It is hard to find a way to write a blog about cycling at the moment. It would seem that the sport has been in the news for the most tragic of reasons this week with the sad passing of the Belgian professional Wouter Weylandt at the Giro d'Italia.

I really didn’t want to open up a blog with such a morbid tone, but I suppose the idea is to write about what is on my mind and at present, the risks we (bike riders) take, knowingly or otherwise, is something that is suddenly on the minds of bike riders and their families the world over.

It is always hard to be brought so harshly into reality by a shocking image or the horrific news that something so tragic has happen to someone doing something that we don’t ever consider to have such grave consequences.

I was watching the Eurosport coverage live on Monday when the tragic events unfolded.
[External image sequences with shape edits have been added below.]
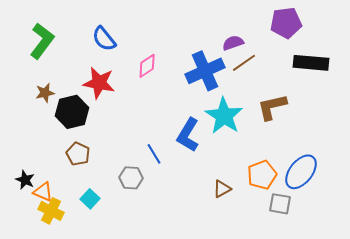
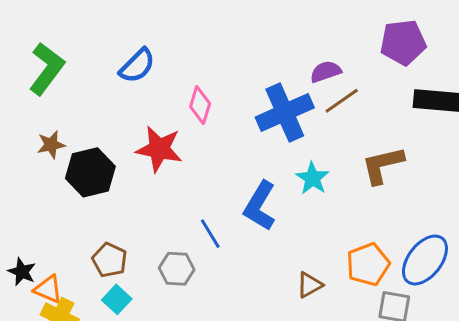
blue semicircle: (104, 39) -> (137, 66), turned -96
pink diamond: (147, 66) -> (200, 105), turned -40
red star: (99, 83) -> (159, 149), moved
cyan star: (224, 116) -> (312, 178), size x0.6
brown pentagon: (78, 154) -> (109, 260), moved

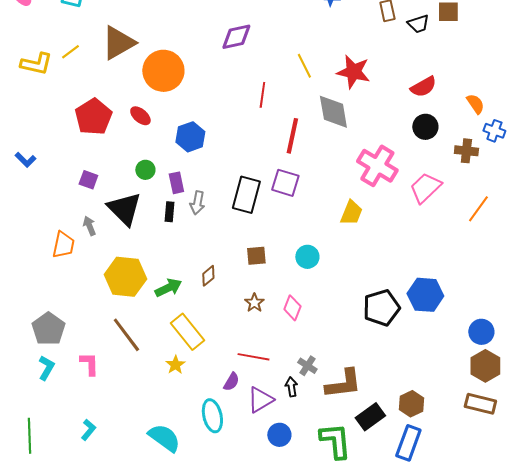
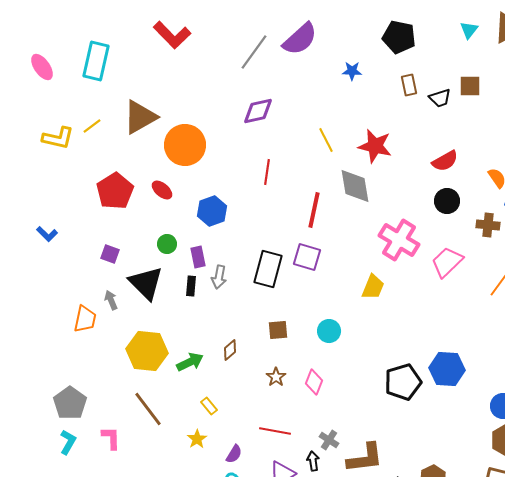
red line: (262, 95) -> (267, 172), moved
yellow rectangle: (187, 332) -> (209, 406), size x0.5
purple semicircle: (231, 382) -> (234, 454), moved

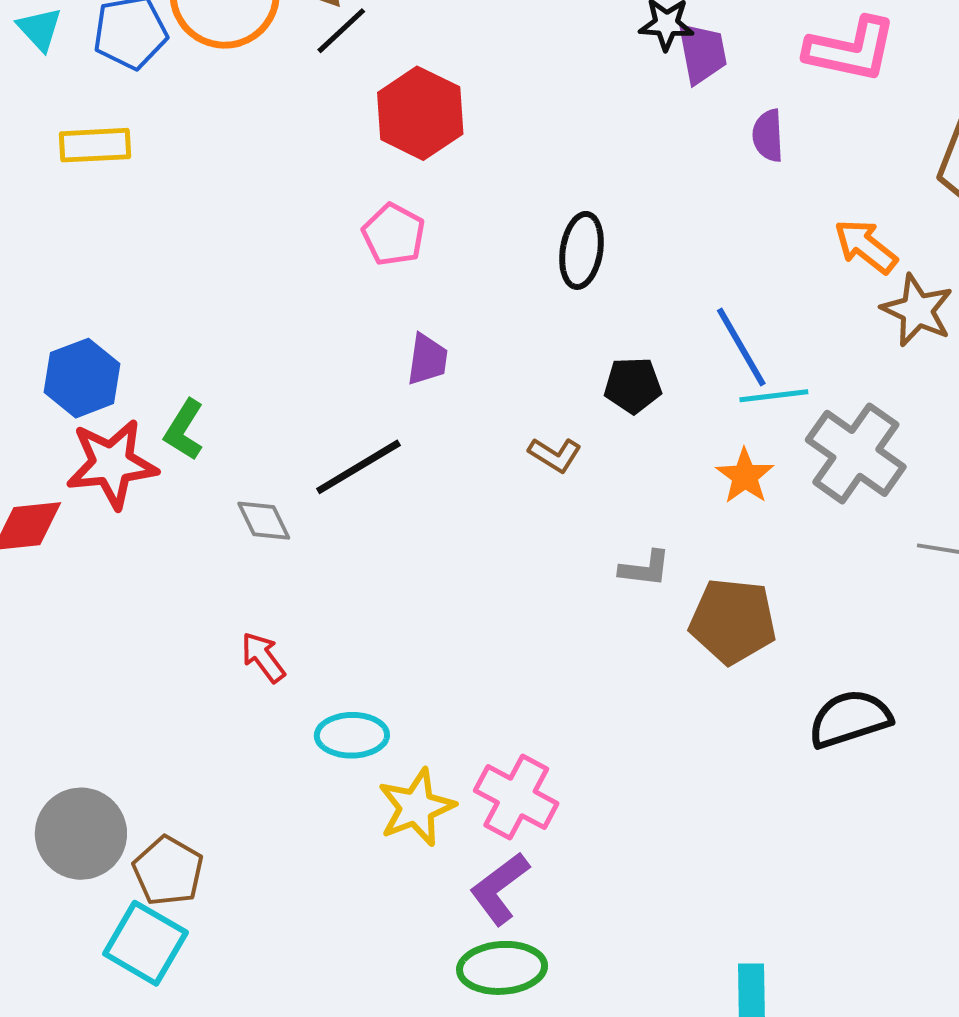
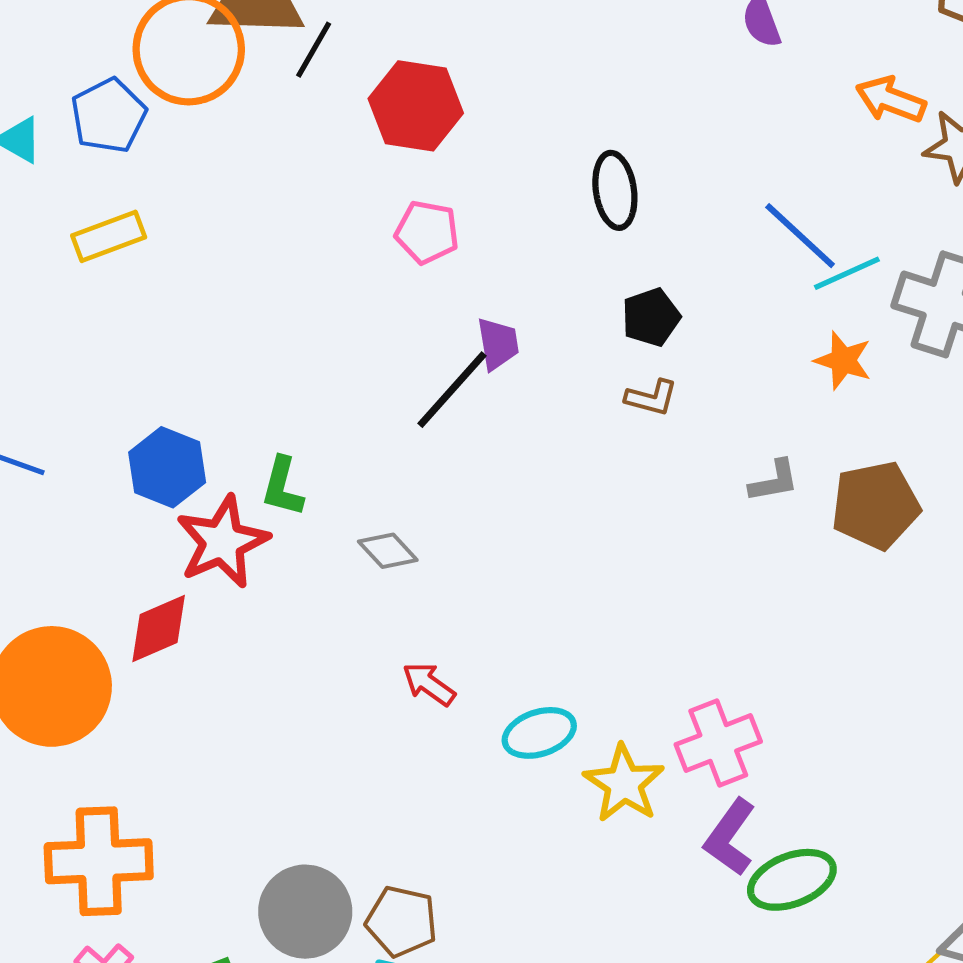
black pentagon: (633, 385) -> (651, 317), moved
black line: (358, 467) -> (452, 390), moved
pink cross: (516, 797) -> (718, 743), turned -32
green ellipse: (502, 968) -> (792, 880), moved

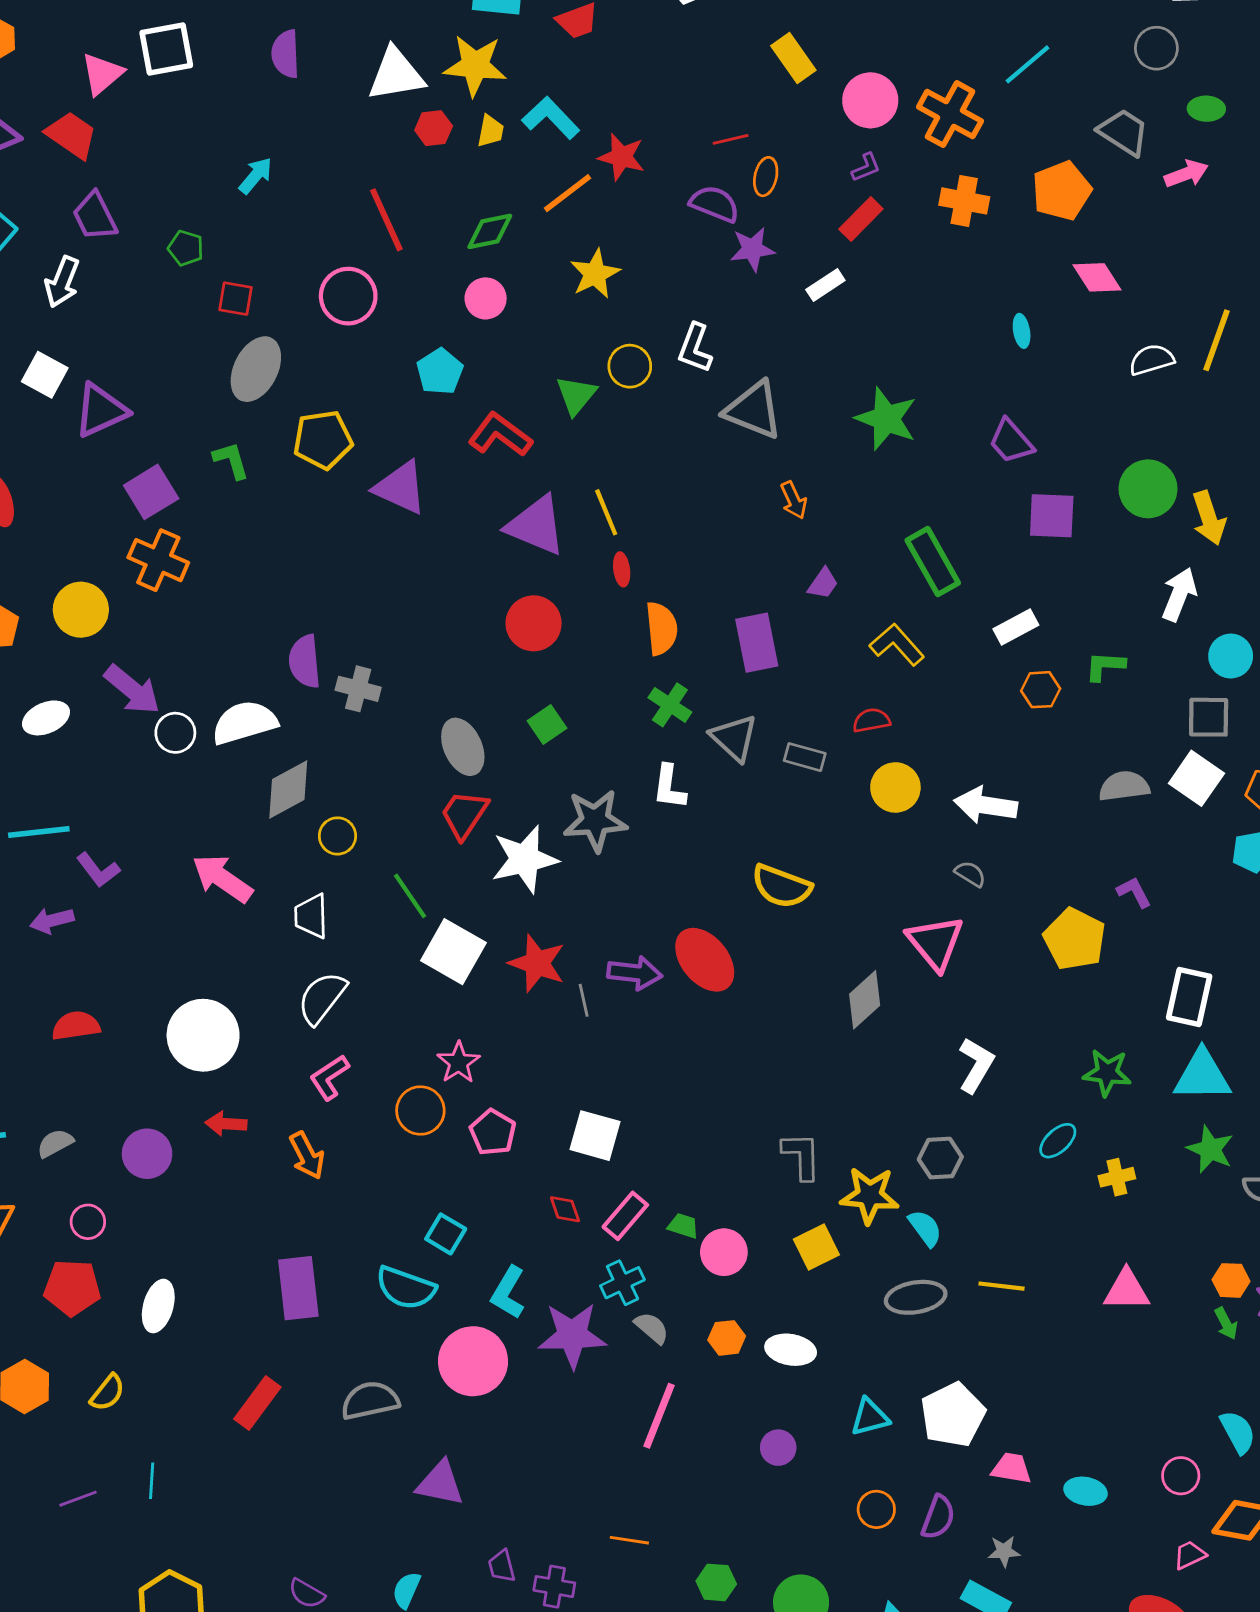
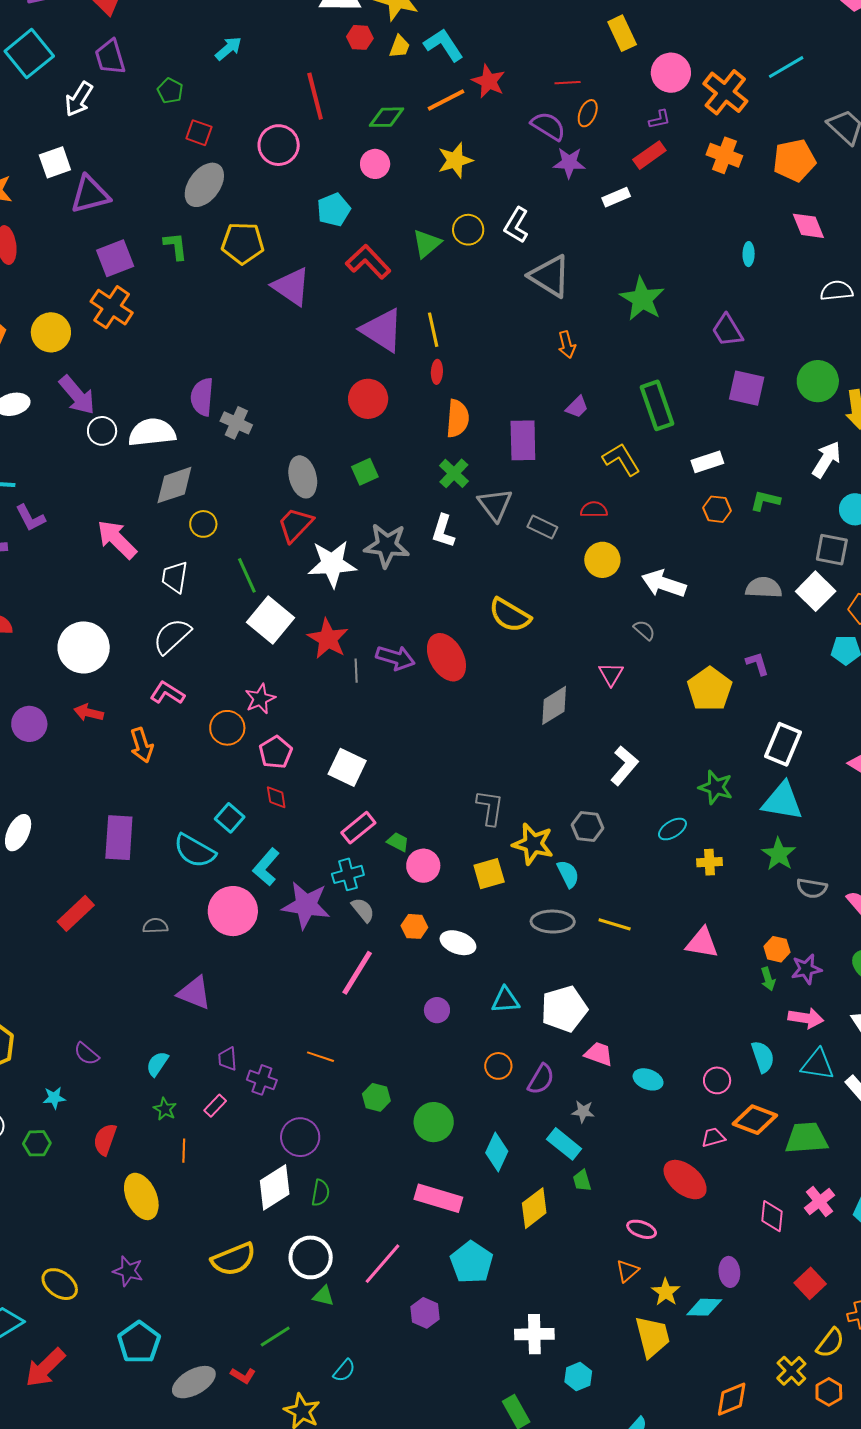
white square: (45, 375) -> (55, 162), turned 32
pink triangle: (935, 943) -> (611, 674), size x0.6
pink L-shape: (329, 1077) -> (167, 693), turned 56
red diamond: (565, 1209) -> (276, 797), moved
gray semicircle: (370, 1400) -> (155, 926), size x0.6

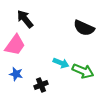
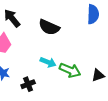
black semicircle: (84, 28) -> (49, 27), moved

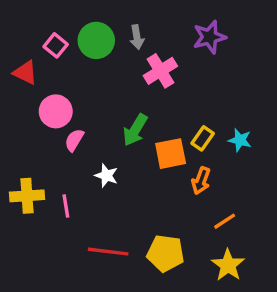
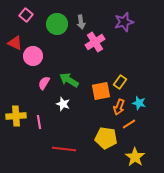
pink square: (56, 45) -> (26, 15), moved
pink circle: (56, 111) -> (33, 56), moved
green arrow: (135, 130) -> (69, 80), moved, turned 90
cyan star: (240, 140) -> (139, 103), moved
orange line: (225, 221) -> (129, 124), moved
yellow pentagon: (166, 253) -> (106, 138), moved

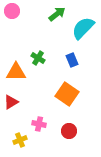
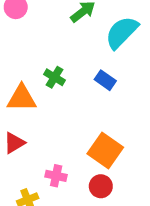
blue rectangle: (72, 60) -> (105, 80), turned -32
orange square: (67, 94) -> (105, 150), moved

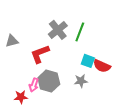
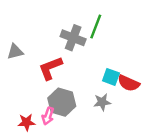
gray cross: (58, 30) -> (73, 38), turned -30
green line: (80, 32) -> (96, 26), moved
pink arrow: (34, 85) -> (48, 116), moved

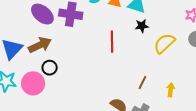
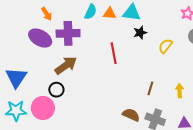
yellow semicircle: (164, 43) -> (165, 46), size x0.7
brown arrow: (40, 45) -> (66, 65), moved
I instantly recalled the memory of the day I skipped a day of school with my Dad to watch the queen stage of the 1995 Tour de France.

The events of that day are also burned deeply into my conscious; I was 15 and clearly remember the awful silence that preceded David Duffield’s announcement, some hours after the crash, that Fabio Casartelli had been pronounced dead.

That sudden silence on the TV, probably while the distressed commentator has to try to work out just what he is hearing down his headphones, has a sound like the moment that fire starts to steal oxygen, a split second of nothing - before the roar of flames.

As a kid, I had no experience of what was going on. There was a total detachment from what was happening. These were grown men, from lands overseas, doing something that was so far removed from anything in my young life. I understood it was an awful day, but that was all.

On Monday - sat on my couch as a 29-year-old man - I was chilled to hear that same silence. These days there exists no longer the barriers of age, distance and impossibility to keep me from feeling the impact of what was unfolding on the television.

Racing, although at a much lower level, is exactly how I make my living, my friends and acquaintances are now in the very race I was tuned to, and what’s more most of these guys are even younger than me.

It puts it all into context and it becomes an overpowering thought. One can only imagine the thoughts running through the riders still in the race, riding the same roads with the same risks. These are the days when you think of every single near miss; every time you walked away thinking things could have been so much worse.

Sadly things don’t get much worse than this, these incidents that punctuate the sport ever so occasionally are a shocking reminder of the risks taken by professional bike riders.

The continuation of the Giro is oddly the only redemptive outcome here. A metaphor if one was needed for the realisation that life might be no way to treat an animal on occasion, but the only way to deal with it is continuing onwards as best you can.